Stylized biological neuron as circuit diagram — gold electrical signal arcing across a synapse, deep purple background
1943 A Logical Calculus of the Ideas Immanent in Nervous Activity Warren McCulloch & Walter Pitts / Bulletin of Mathematical Biophysics The paper that invented the neuron as a computational concept. McCulloch was a neuroscientist, Pitts was an 18-year-old runaway with no formal education who had memorized the Principia Mathematica. Together they showed that a network of binary threshold units could compute any logical function — the first theoretical proof that a brain-like system could perform computation. Every artificial neural network in the world traces its intellectual lineage to this 1943 paper.

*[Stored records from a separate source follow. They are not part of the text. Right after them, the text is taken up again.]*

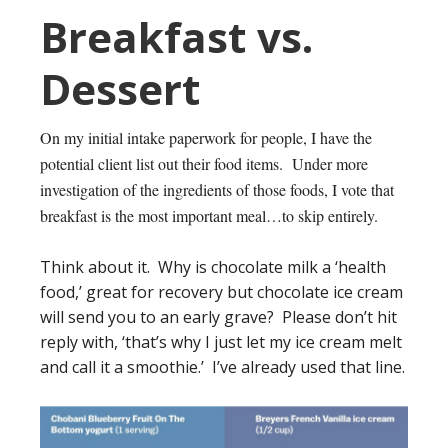
Breakfast vs.
Dessert
On my initial intake paperwork for people, I have the
potential client list out their food items. Under more
investigation of the ingredients of those foods, I vote that
breakfast is the most important meal…to skip entirely.
Think about it. Why is chocolate milk a ‘health
food,’ great for recovery but chocolate ice cream
will send you to an early grave? Please don’t hit
reply with, ‘that’s why I just let my ice cream melt
and call it a smoothie.’ I’ve already used that line.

1930s relay circuit schematic — Boolean logic gates connected in a switching network with binary signals
1938 A Symbolic Analysis of Relay and Switching Circuits Claude E. Shannon / Transactions of the AIEE This is a master's thesis. Shannon was 22. He figured out that Boolean logic and electrical circuits were the same thing — and that insight unlocked every gate in every chip ever made. I've never felt worse about my own graduate work.
Turing Machine diagram — an infinite tape with 0s and 1s, read/write head, and finite state table
November, 1936 On Computable Numbers, with an Application to the Entscheidungsproblem Alan M. Turing / Proceedings of the London Mathematical Society The concept of computation was invented on paper, by a 23-year-old, with a pencil. Every compiler, every database, every LLM runs on the back of this one idea. The truly foundational papers don't just answer a question — they define the question. This is that paper.
Victorian engraving of Babbage's Analytical Engine with brass gears and punch card readers, Ada Lovelace's algorithm notes beside it
1843 Sketch of the Analytical Engine Invented by Charles Babbage — with Notes by Ada Lovelace Ada Lovelace / Taylor's Scientific Memoirs Ada Lovelace wrote the first computer program for a machine that was never completed. There's something beautiful and tragic and deeply human about that. She figured out what the Analytical Engine could do before Babbage finished building it. That's not just a footnote — that's a proof that software is harder to build than hardware, and always has been.